Taxpayers claiming rebates via third parties like repayment agents will be protected under proposed new legislation.
Businesses specialising in helping people and firms make claims for tax refunds often advertise on social media and tend to operate on a commission-based fee structure, HM Revenue & Customs (HMRC) said.
The tax authority said it will introduce legislation to change the way repayment agents are paid for their services and better protect customers from the unscrupulous tactics used by some operators.
The new measures will include:
- Updated standards for all tax agents to include greater transparency requirements
- A new HMRC registration process to make the agent sector more transparent so customers better understand what they are signing up to
- A 14-day cooling-off period for taxpayers after entering into an arrangement with an agent.
While many repayments do a good job supporting customers to access tax relief or repayments they may otherwise have been unaware of, HMRC says it frequently sees cases where repayment agents have exploited their clients, or made fraudulent claims.

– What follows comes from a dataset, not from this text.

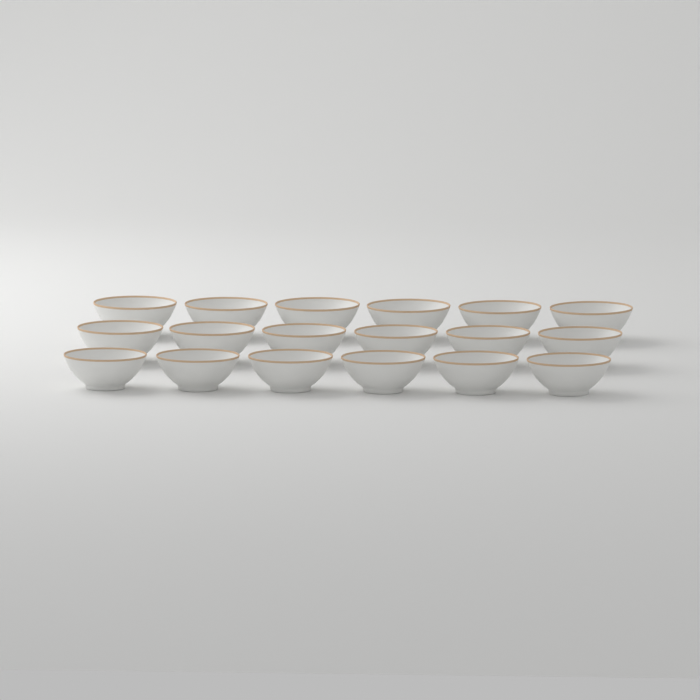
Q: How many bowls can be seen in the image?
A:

HMRC received more than 2,200 complaints about repayment agents between January 2022 and October 2022, including:
- The use of assignments, which legally transfer the benefit of the taxpayer’s repayments to the agent
- Taxpayers not being made aware of or fully understanding terms and conditions
- People being unaware that they are dealing with a third party and not HMRC
The legislation will crack down on the use of legally binding assignments as part of claiming an income tax repayment, which could only be cancelled if the agent and taxpayer both agreed to do so.

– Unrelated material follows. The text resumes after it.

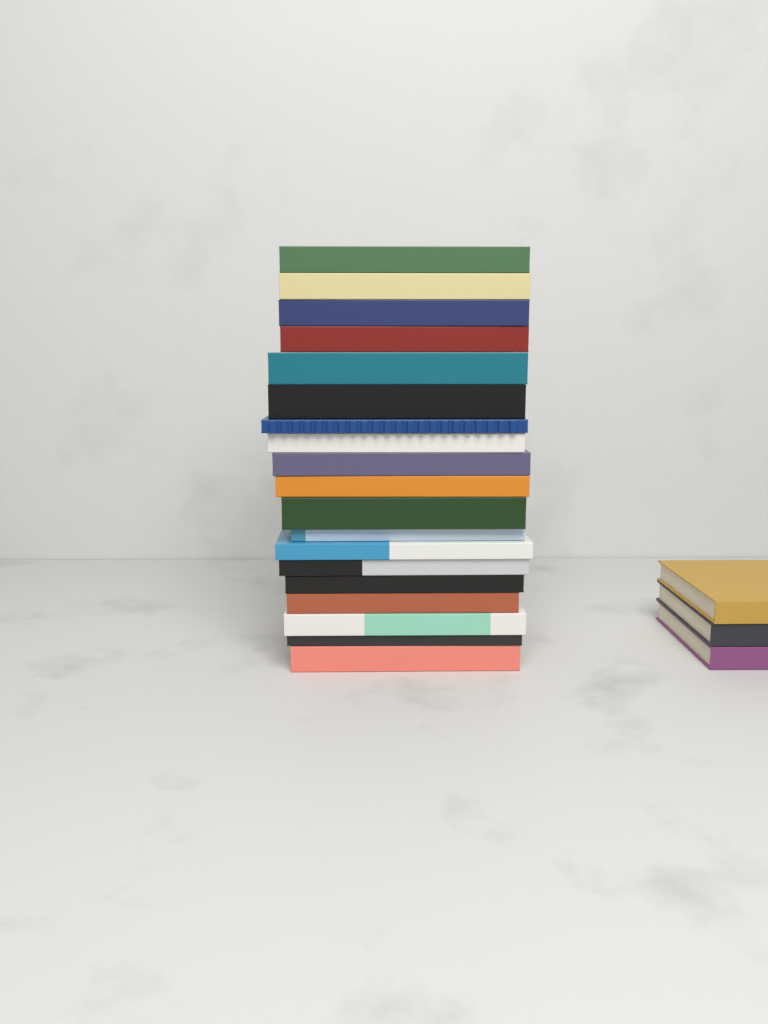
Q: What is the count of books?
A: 22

This can be challenging for customers who become dissatisfied with their agent, or who simply wish to take over managing their own claim.
Under new arrangements, if a taxpayer chooses to use a repayment agent to reclaim overpaid tax and wants it sent to the agent, they will need to make a nomination, which they can cancel at any time.
The Association of Taxation Technicians (ATT) has broadly welcomed the plans. But it questioned whether it is enough to protect the public from tax agents who are not members of professional bodies, and not subject to the stricter professional standards of those who are.
Further details on the approach to registration for repayment agents will be set out in due course.